## BRIEF
Write out every line of the entries below word for word, in the same order.

## EXERCISE MATERIALS
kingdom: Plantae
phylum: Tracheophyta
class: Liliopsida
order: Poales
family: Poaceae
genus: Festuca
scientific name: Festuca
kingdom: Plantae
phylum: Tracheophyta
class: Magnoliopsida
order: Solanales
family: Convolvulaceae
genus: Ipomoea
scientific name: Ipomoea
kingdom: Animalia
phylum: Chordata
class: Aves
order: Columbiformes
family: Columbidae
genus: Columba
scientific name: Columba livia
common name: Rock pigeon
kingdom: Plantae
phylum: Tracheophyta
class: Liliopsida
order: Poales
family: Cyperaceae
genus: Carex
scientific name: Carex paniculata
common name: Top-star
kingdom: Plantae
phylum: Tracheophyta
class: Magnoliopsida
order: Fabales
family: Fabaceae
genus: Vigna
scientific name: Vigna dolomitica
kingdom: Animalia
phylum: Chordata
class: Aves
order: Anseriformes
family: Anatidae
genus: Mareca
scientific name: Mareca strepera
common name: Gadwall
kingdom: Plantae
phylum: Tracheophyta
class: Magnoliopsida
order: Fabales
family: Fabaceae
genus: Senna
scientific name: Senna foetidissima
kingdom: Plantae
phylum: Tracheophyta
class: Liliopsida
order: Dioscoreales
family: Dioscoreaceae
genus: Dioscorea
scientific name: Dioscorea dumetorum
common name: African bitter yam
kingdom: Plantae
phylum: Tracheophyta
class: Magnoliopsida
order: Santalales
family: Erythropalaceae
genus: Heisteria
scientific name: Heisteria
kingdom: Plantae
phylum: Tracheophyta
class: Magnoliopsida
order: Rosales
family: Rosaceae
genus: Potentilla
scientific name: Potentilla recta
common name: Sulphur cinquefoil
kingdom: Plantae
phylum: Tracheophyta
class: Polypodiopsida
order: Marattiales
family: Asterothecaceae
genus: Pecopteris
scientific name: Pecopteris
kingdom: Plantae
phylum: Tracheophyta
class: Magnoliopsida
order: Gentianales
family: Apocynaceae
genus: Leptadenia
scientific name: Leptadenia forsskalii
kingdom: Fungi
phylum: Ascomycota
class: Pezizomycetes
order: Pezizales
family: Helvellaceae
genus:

## FINAL RESULT
kingdom: Plantae
phylum: Tracheophyta
class: Liliopsida
order: Poales
family: Poaceae
genus: Festuca
scientific name: Festuca
kingdom: Plantae
phylum: Tracheophyta
class: Magnoliopsida
order: Solanales
family: Convolvulaceae
genus: Ipomoea
scientific name: Ipomoea
kingdom: Animalia
phylum: Chordata
class: Aves
order: Columbiformes
family: Columbidae
genus: Columba
scientific name: Columba livia
common name: Rock pigeon
kingdom: Plantae
phylum: Tracheophyta
class: Liliopsida
order: Poales
family: Cyperaceae
genus: Carex
scientific name: Carex paniculata
common name: Top-star
kingdom: Plantae
phylum: Tracheophyta
class: Magnoliopsida
order: Fabales
family: Fabaceae
genus: Vigna
scientific name: Vigna dolomitica
kingdom: Animalia
phylum: Chordata
class: Aves
order: Anseriformes
family: Anatidae
genus: Mareca
scientific name: Mareca strepera
common name: Gadwall
kingdom: Plantae
phylum: Tracheophyta
class: Magnoliopsida
order: Fabales
family: Fabaceae
genus: Senna
scientific name: Senna foetidissima
kingdom: Plantae
phylum: Tracheophyta
class: Liliopsida
order: Dioscoreales
family: Dioscoreaceae
genus: Dioscorea
scientific name: Dioscorea dumetorum
common name: African bitter yam
kingdom: Plantae
phylum: Tracheophyta
class: Magnoliopsida
order: Santalales
family: Erythropalaceae
genus: Heisteria
scientific name: Heisteria
kingdom: Plantae
phylum: Tracheophyta
class: Magnoliopsida
order: Rosales
family: Rosaceae
genus: Potentilla
scientific name: Potentilla recta
common name: Sulphur cinquefoil
kingdom: Plantae
phylum: Tracheophyta
class: Polypodiopsida
order: Marattiales
family: Asterothecaceae
genus: Pecopteris
scientific name: Pecopteris
kingdom: Plantae
phylum: Tracheophyta
class: Magnoliopsida
order: Gentianales
family: Apocynaceae
genus: Leptadenia
scientific name: Leptadenia forsskalii
kingdom: Fungi
phylum: Ascomycota
class: Pezizomycetes
order: Pezizales
family: Helvellaceae
genus:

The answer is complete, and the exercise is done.